Exercise details:
Using the data below, print exactly the line with "Chenopodium album", the line with "preincubation with GSH", and every line between them, but none of the pictures.
*** Opening of Dataset entries ***
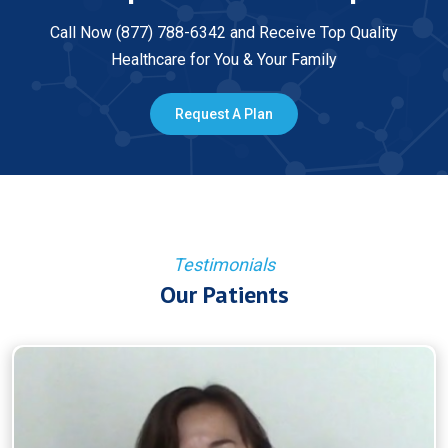
Call Now (877) 788-6342 and Receive Top Quality
Healthcare for You & Your Family
Request A Plan
Testimonials
Our Patients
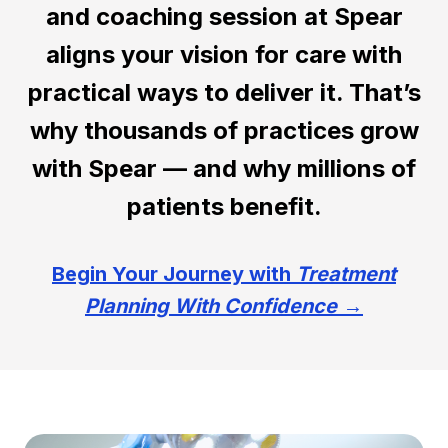
and coaching session at Spear
aligns your vision for care with
practical ways to deliver it. That’s
why thousands of practices grow
with Spear — and why millions of
patients benefit.
Begin Your Journey with
Treatment
Planning With Confidence
→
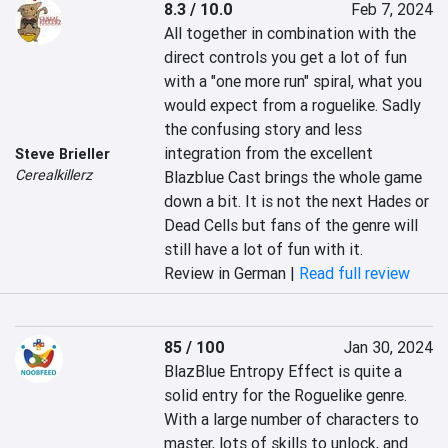
8.3 / 10.0
Feb 7, 2024
All together in combination with the 
direct controls you get a lot of fun 
with a "one more run" spiral, what you 
would expect from a roguelike. Sadly 
the confusing story and less 
integration from the excellent 
Steve Brieller
Cerealkillerz
Blazblue Cast brings the whole game 
down a bit. It is not the next Hades or 
Dead Cells but fans of the genre will 
still have a lot of fun with it.
Review in German |
Read full review
85 / 100
Jan 30, 2024
BlazBlue Entropy Effect is quite a 
solid entry for the Roguelike genre. 
With a large number of characters to 
master, lots of skills to unlock, and 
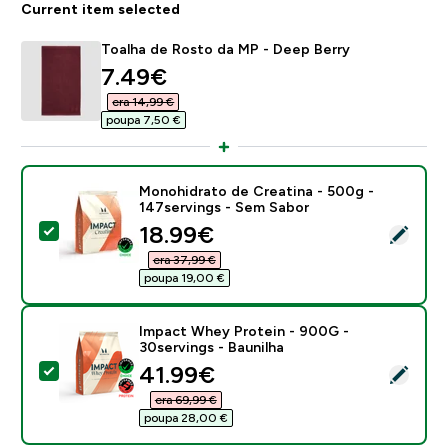
Current item selected
Toalha de Rosto da MP - Deep Berry
discounted price
7.49€‎
era 14,99 €‎
poupa 7,50 €‎
Monohidrato de Creatina - 500g -
147servings - Sem Sabor
discounted price
18.99€‎
Select this product - Monohidrato de Creatina - 500g
era 37,99 €‎
poupa 19,00 €‎
Impact Whey Protein - 900G -
30servings - Baunilha
discounted price
41.99€‎
Select this product - Impact Whey Protein - 900G - 3
era 69,99 €‎
poupa 28,00 €‎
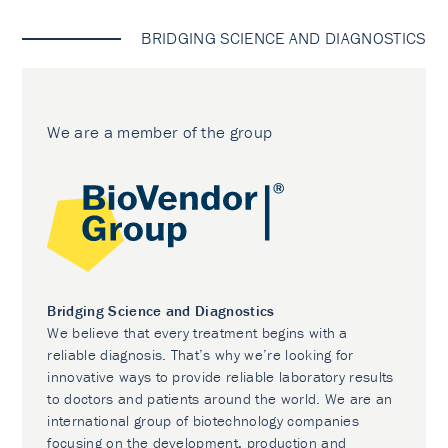
BRIDGING SCIENCE AND DIAGNOSTICS
We are a member of the group
Bridging Science and Diagnostics
We believe that every treatment begins with a
reliable diagnosis. That’s why we’re looking for
innovative ways to provide reliable laboratory results
to doctors and patients around the world. We are an
international group of biotechnology companies
focusing on the development, production and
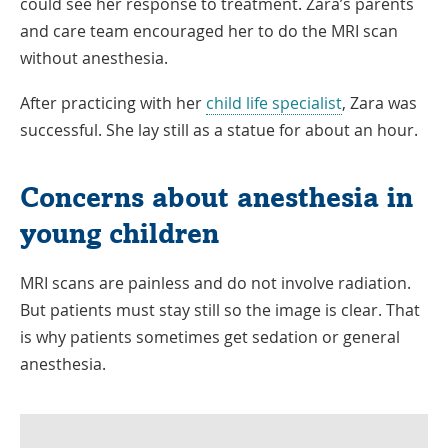
could see her response to treatment. Zara’s parents
and care team encouraged her to do the MRI scan
without anesthesia.
After practicing with her
child life specialist
, Zara was
successful. She lay still as a statue for about an hour.
Concerns about anesthesia in
young children
MRI scans are painless and do not involve radiation.
But patients must stay still so the image is clear. That
is why patients sometimes get sedation or general
anesthesia.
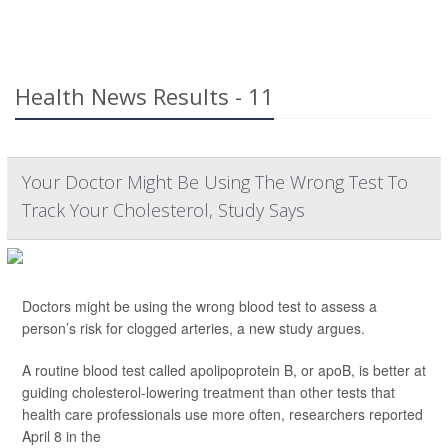
Health News Results - 11
Your Doctor Might Be Using The Wrong Test To
Track Your Cholesterol, Study Says
Doctors might be using the wrong blood test to assess a
person’s risk for clogged arteries, a new study argues.
A routine blood test called apolipoprotein B, or apoB, is better at
guiding cholesterol-lowering treatment than other tests that
health care professionals use more often, researchers reported
April 8 in the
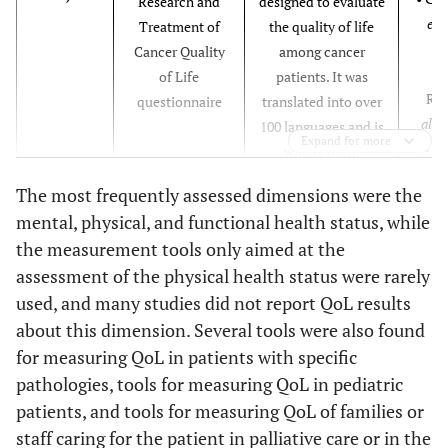
Research and
designed to evaluate
19
19. Dittus KL
Yes
Yes
Yes
Yes
Yes
Y
et a
Treatment of
the quality of life
et al., 2017
Cancer Quality
among cancer
[
16
]
• 
of Life
patients. It was
Ra
questionnaire
translated into over
20
20. Grossman
Yes
Yes
Yes
Yes
Yes
Y
al
., 
100 languages and is
CH et al.,
Expand for more
• C
widely used.
2018 [
17
]
Kiet
The most frequently assessed dimensions were the
et a
21
21. Van Roij J
Yes
Yes
Yes
Yes
Yes
Y
mental, physical, and functional health status, while
et al.,
the measurement tools only aimed at the
• Eva
2018 [
18
]
assessment of the physical health status were rarely
et a
used, and many studies did not report QoL results
22
22. Schüchen
Yes
Yes
Yes
Yes
Yes
Y
about this dimension. Several tools were also found
RH et al.,
• Van
ESAS
Edmonton
The ESAS targets
for measuring QoL in patients with specific
2018 [
35
]
al
., 
Symptom
nine prevalent
pathologies, tools for measuring QoL in pediatric
Assessment
symptoms in cancer
23
23. Rosian K
Yes
Yes
Yes
Yes
Yes
Y
patients, and tools for measuring QoL of families or
Scale
patients, including
et al., 2018
staff caring for the patient in palliative care or in the
fatigue, pain, nausea,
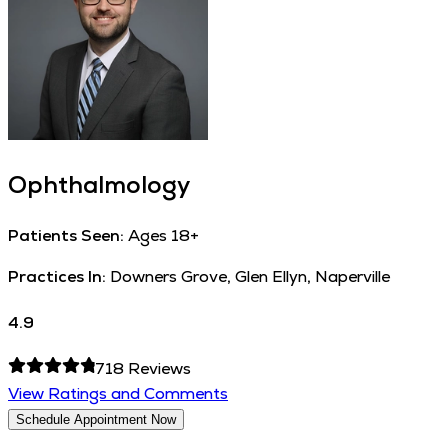
Ophthalmology
Patients Seen:
Ages 18+
Practices In:
Downers Grove, Glen Ellyn, Naperville
4.9
718
Reviews
View Ratings and Comments
Schedule Appointment Now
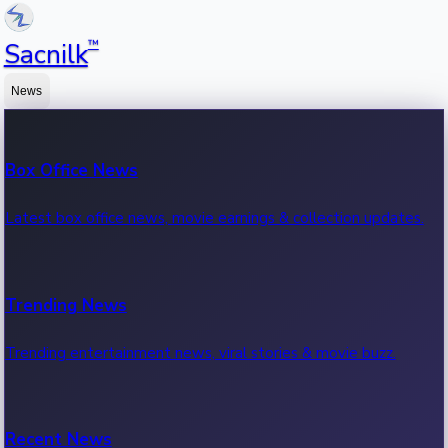
™
Sacnilk
News
Box Office News
Latest box office news, movie earnings & collection updates.
Trending News
Trending entertainment news, viral stories & movie buzz.
Recent News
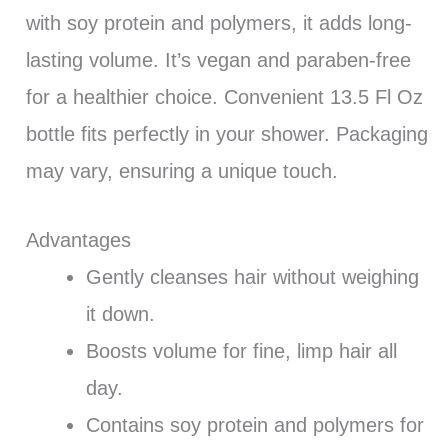
with soy protein and polymers, it adds long-
lasting volume. It’s vegan and paraben-free
for a healthier choice. Convenient 13.5 Fl Oz
bottle fits perfectly in your shower. Packaging
may vary, ensuring a unique touch.
Advantages
Gently cleanses hair without weighing
it down.
Boosts volume for fine, limp hair all
day.
Contains soy protein and polymers for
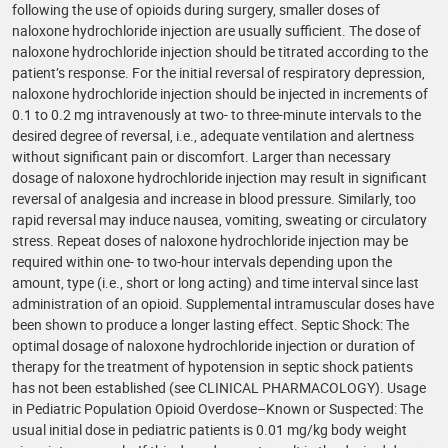
following the use of opioids during surgery, smaller doses of
naloxone hydrochloride injection are usually sufficient. The dose of
naloxone hydrochloride injection should be titrated according to the
patient’s response. For the initial reversal of respiratory depression,
naloxone hydrochloride injection should be injected in increments of
0.1 to 0.2 mg intravenously at two- to three-minute intervals to the
desired degree of reversal, i.e., adequate ventilation and alertness
without significant pain or discomfort. Larger than necessary
dosage of naloxone hydrochloride injection may result in significant
reversal of analgesia and increase in blood pressure. Similarly, too
rapid reversal may induce nausea, vomiting, sweating or circulatory
stress. Repeat doses of naloxone hydrochloride injection may be
required within one- to two-hour intervals depending upon the
amount, type (i.e., short or long acting) and time interval since last
administration of an opioid. Supplemental intramuscular doses have
been shown to produce a longer lasting effect. Septic Shock: The
optimal dosage of naloxone hydrochloride injection or duration of
therapy for the treatment of hypotension in septic shock patients
has not been established (see CLINICAL PHARMACOLOGY). Usage
in Pediatric Population Opioid Overdose–Known or Suspected: The
usual initial dose in pediatric patients is 0.01 mg/kg body weight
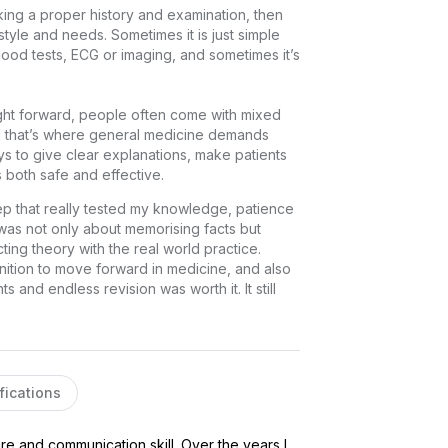
aking a proper history and examination, then 
estyle and needs. Sometimes it is just simple 
ood tests, ECG or imaging, and sometimes it’s 
ight forward, people often come with mixed 
d that’s where general medicine demands 
ys to give clear explanations, make patients 
s both safe and effective.
ep that really tested my knowledge, patience 
 was not only about memorising facts but 
cting theory with the real world practice. 
ition to move forward in medicine, and also 
s and endless revision was worth it. It still 
fications
e and communication skill. Over the years I 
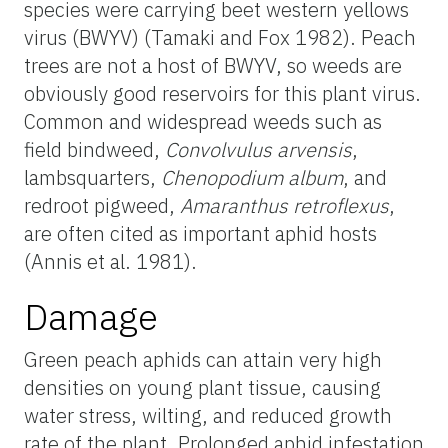
species were carrying beet western yellows
virus (BWYV) (Tamaki and Fox 1982). Peach
trees are not a host of BWYV, so weeds are
obviously good reservoirs for this plant virus.
Common and widespread weeds such as
field bindweed,
Convolvulus arvensis
,
lambsquarters,
Chenopodium album
, and
redroot pigweed,
Amaranthus retroflexus
,
are often cited as important aphid hosts
(Annis et al. 1981).
Damage
Green peach aphids can attain very high
densities on young plant tissue, causing
water stress, wilting, and reduced growth
rate of the plant. Prolonged aphid infestation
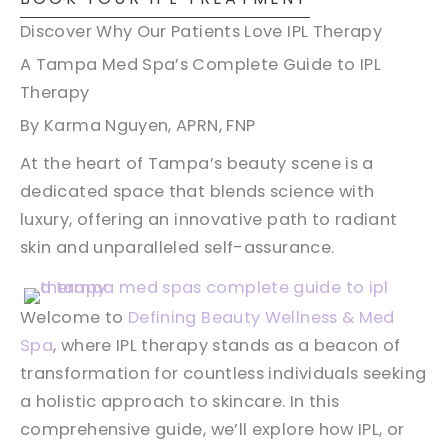
Discover Why Our Patients Love IPL Therapy
A Tampa Med Spa’s Complete Guide to IPL
Therapy
By Karma Nguyen, APRN, FNP
At the heart of Tampa’s beauty scene is a
dedicated space that blends science with
luxury, offering an innovative path to radiant
skin and unparalleled self-assurance.
Welcome to
Defining Beauty Wellness & Med
Spa
, where IPL therapy stands as a beacon of
transformation for countless individuals seeking
a holistic approach to skincare. In this
comprehensive guide, we’ll explore how IPL, or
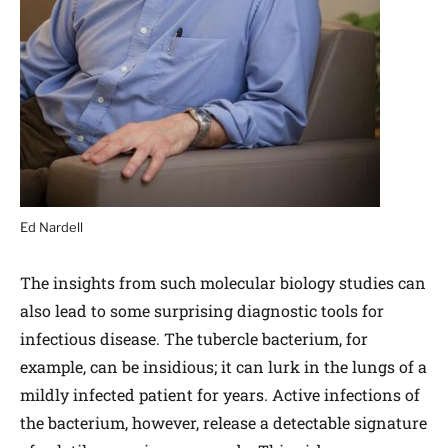
Ed Nardell
The insights from such molecular biology studies can
also lead to some surprising diagnostic tools for
infectious disease. The tubercle bacterium, for
example, can be insidious; it can lurk in the lungs of a
mildly infected patient for years. Active infections of
the bacterium, however, release a detectable signature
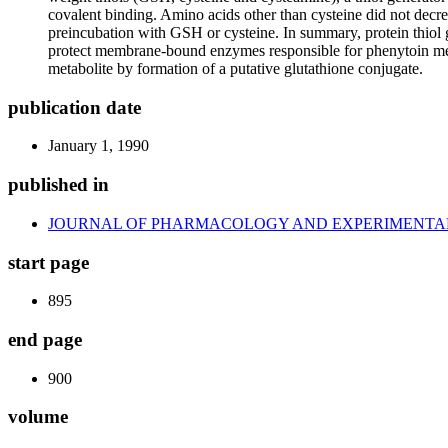
covalent binding. Amino acids other than cysteine did not decr
preincubation with GSH or cysteine. In summary, protein thiol g
protect membrane-bound enzymes responsible for phenytoin meta
metabolite by formation of a putative glutathione conjugate.
publication date
January 1, 1990
published in
JOURNAL OF PHARMACOLOGY AND EXPERIMENTA
start page
895
end page
900
volume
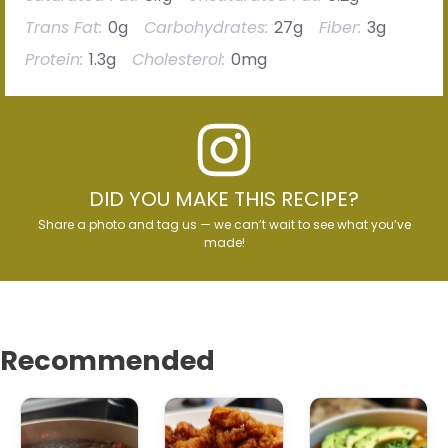
Trans Fat:
0g
Carbohydrates:
27g
Fiber:
3g
Protein:
1.3g
Cholesterol:
0mg
DID YOU MAKE THIS RECIPE?
Share a photo and tag us — we can’t wait to see what you’ve
made!
Recommended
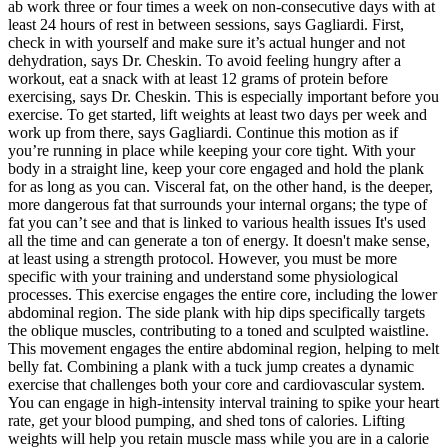
ab work three or four times a week on non-consecutive days with at
least 24 hours of rest in between sessions, says Gagliardi. First,
check in with yourself and make sure it’s actual hunger and not
dehydration, says Dr. Cheskin. To avoid feeling hungry after a
workout, eat a snack with at least 12 grams of protein before
exercising, says Dr. Cheskin. This is especially important before you
exercise. To get started, lift weights at least two days per week and
work up from there, says Gagliardi. Continue this motion as if
you’re running in place while keeping your core tight. With your
body in a straight line, keep your core engaged and hold the plank
for as long as you can. Visceral fat, on the other hand, is the deeper,
more dangerous fat that surrounds your internal organs; the type of
fat you can’t see and that is linked to various health issues It's used
all the time and can generate a ton of energy. It doesn't make sense,
at least using a strength protocol. However, you must be more
specific with your training and understand some physiological
processes. This exercise engages the entire core, including the lower
abdominal region. The side plank with hip dips specifically targets
the oblique muscles, contributing to a toned and sculpted waistline.
This movement engages the entire abdominal region, helping to melt
belly fat. Combining a plank with a tuck jump creates a dynamic
exercise that challenges both your core and cardiovascular system.
You can engage in high-intensity interval training to spike your heart
rate, get your blood pumping, and shed tons of calories. Lifting
weights will help you retain muscle mass while you are in a calorie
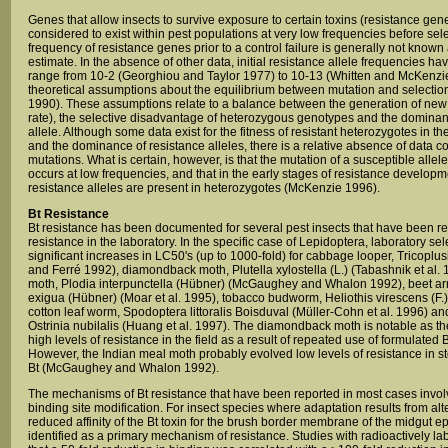
Genes that allow insects to survive exposure to certain toxins (resistance gen
considered to exist within pest populations at very low frequencies before sel
frequency of resistance genes prior to a control failure is generally not known an
estimate. In the absence of other data, initial resistance allele frequencies 
range from 10-2 (Georghiou and Taylor 1977) to 10-13 (Whitten and McKenz
theoretical assumptions about the equilibrium between mutation and selecti
1990). These assumptions relate to a balance between the generation of new al
rate), the selective disadvantage of heterozygous genotypes and the dominan
allele. Although some data exist for the fitness of resistant heterozygotes in t
and the dominance of resistance alleles, there is a relative absence of data co
mutations. What is certain, however, is that the mutation of a susceptible allele 
occurs at low frequencies, and that in the early stages of resistance developme
resistance alleles are present in heterozygotes (McKenzie 1996).
Bt Resistance
Bt resistance has been documented for several pest insects that have been re
resistance in the laboratory. In the specific case of Lepidoptera, laboratory sel
significant increases in LC50's (up to 1000-fold) for cabbage looper, Tricoplu
and Ferré 1992), diamondback moth, Plutella xylostella (L.) (Tabashnik et al.
moth, Plodia interpunctella (Hübner) (McGaughey and Whalon 1992), beet 
exigua (Hübner) (Moar et al. 1995), tobacco budworm, Heliothis virescens (F.) 
cotton leaf worm, Spodoptera littoralis Boisduval (Müller-Cohn et al. 1996) a
Ostrinia nubilalis (Huang et al. 1997). The diamondback moth is notable as the
high levels of resistance in the field as a result of repeated use of formulated
However, the Indian meal moth probably evolved low levels of resistance in st
Bt (McGaughey and Whalon 1992).
The mechanisms of Bt resistance that have been reported in most cases invol
binding site modification. For insect species where adaptation results from alt
reduced affinity of the Bt toxin for the brush border membrane of the midgut 
identified as a primary mechanism of resistance. Studies with radioactively 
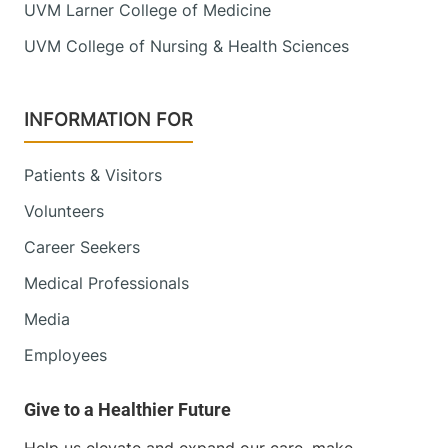
UVM Larner College of Medicine
UVM College of Nursing & Health Sciences
INFORMATION FOR
Patients & Visitors
Volunteers
Career Seekers
Medical Professionals
Media
Employees
Help us elevate and expand our care, make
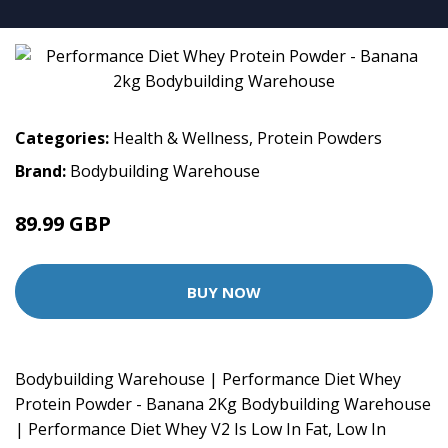
Categories:
Health & Wellness
,
Protein Powders
Brand:
Bodybuilding Warehouse
89.99 GBP
BUY NOW
Bodybuilding Warehouse | Performance Diet Whey
Protein Powder - Banana 2Kg Bodybuilding Warehouse
| Performance Diet Whey V2 Is Low In Fat, Low In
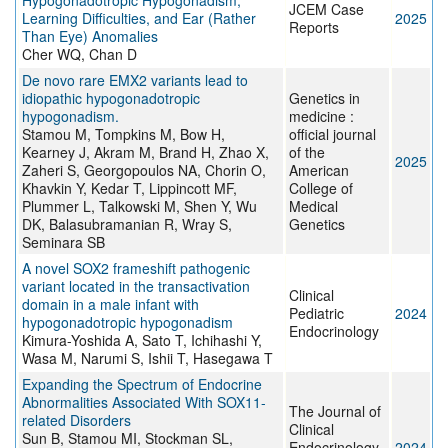
Hypogonadotropic Hypogonadism,
JCEM Case
Learning Difficulties, and Ear (Rather
2025
Reports
Than Eye) Anomalies
Cher WQ, Chan D
De novo rare EMX2 variants lead to
idiopathic hypogonadotropic
Genetics in
hypogonadism.
medicine :
Stamou M, Tompkins M, Bow H,
official journal
Kearney J, Akram M, Brand H, Zhao X,
of the
2025
Zaheri S, Georgopoulos NA, Chorin O,
American
Khavkin Y, Kedar T, Lippincott MF,
College of
Plummer L, Talkowski M, Shen Y, Wu
Medical
DK, Balasubramanian R, Wray S,
Genetics
Seminara SB
A novel SOX2 frameshift pathogenic
variant located in the transactivation
Clinical
domain in a male infant with
Pediatric
2024
hypogonadotropic hypogonadism
Endocrinology
Kimura-Yoshida A, Sato T, Ichihashi Y,
Wasa M, Narumi S, Ishii T, Hasegawa T
Expanding the Spectrum of Endocrine
Abnormalities Associated With SOX11-
The Journal of
related Disorders
Clinical
Sun B, Stamou MI, Stockman SL,
Endocrinology
2024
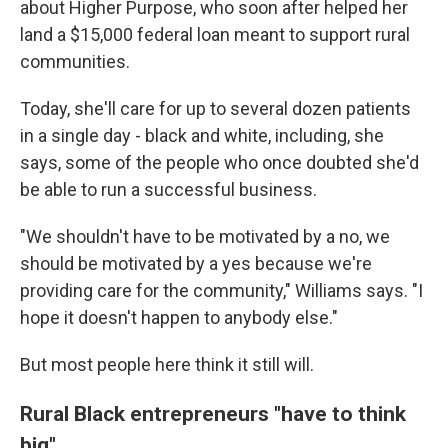
about Higher Purpose, who soon after helped her
land a $15,000 federal loan meant to support rural
communities.
Today, she'll care for up to several dozen patients
in a single day - black and white, including, she
says, some of the people who once doubted she'd
be able to run a successful business.
"We shouldn't have to be motivated by a no, we
should be motivated by a yes because we're
providing care for the community," Williams says. "I
hope it doesn't happen to anybody else."
But most people here think it still will.
Rural Black entrepreneurs "have to think
big"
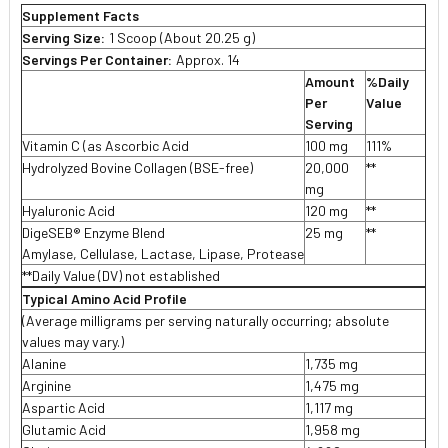
Supplement Facts
Serving Size:
1 Scoop (About 20.25 g)
Servings Per Container:
Approx. 14
Amount
%Daily
Per
Value
Serving
Vitamin C (as Ascorbic Acid
100 mg
111%
Hydrolyzed Bovine Collagen (BSE-free)
20,000
**
mg
Hyaluronic Acid
120 mg
**
DigeSEB® Enzyme Blend
25 mg
**
Amylase, Cellulase, Lactase, Lipase, Protease
**Daily Value (DV) not established
Typical Amino Acid Profile
(Average milligrams per serving naturally occurring; absolute
values may vary.)
Alanine
1,735 mg
Arginine
1,475 mg
Aspartic Acid
1,117 mg
Glutamic Acid
1,958 mg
*** Close of Dataset entries ***
Exercise solution:
Chenopodium album
, and
redroot pigweed,
Amaranthus retroflexus
,
are often cited as important aphid hosts
(Annis et al. 1981).
Damage
Green peach aphids can attain very high
densities on young plant tissue, causing
water stress, wilting, and reduced growth
rate of the plant. Prolonged aphid infestation
Discover Why Our Patients Love IPL Therapy
A Tampa Med Spa’s Complete Guide to IPL
Therapy
By Karma Nguyen, APRN, FNP
At the heart of Tampa’s beauty scene is a
dedicated space that blends science with
luxury, offering an innovative path to radiant
skin and unparalleled self-assurance.
Welcome to
Defining Beauty Wellness & Med
Spa
, where IPL therapy stands as a beacon of
transformation for countless individuals seeking
a holistic approach to skincare. In this
comprehensive guide, we’ll explore how IPL, or
Ed Nardell
The insights from such molecular biology studies can
also lead to some surprising diagnostic tools for
infectious disease. The tubercle bacterium, for
example, can be insidious; it can lurk in the lungs of a
mildly infected patient for years. Active infections of
the bacterium, however, release a detectable signature
covalent binding. Amino acids other than cysteine did not decr
preincubation with GSH or cysteine. In summary, protein thiol g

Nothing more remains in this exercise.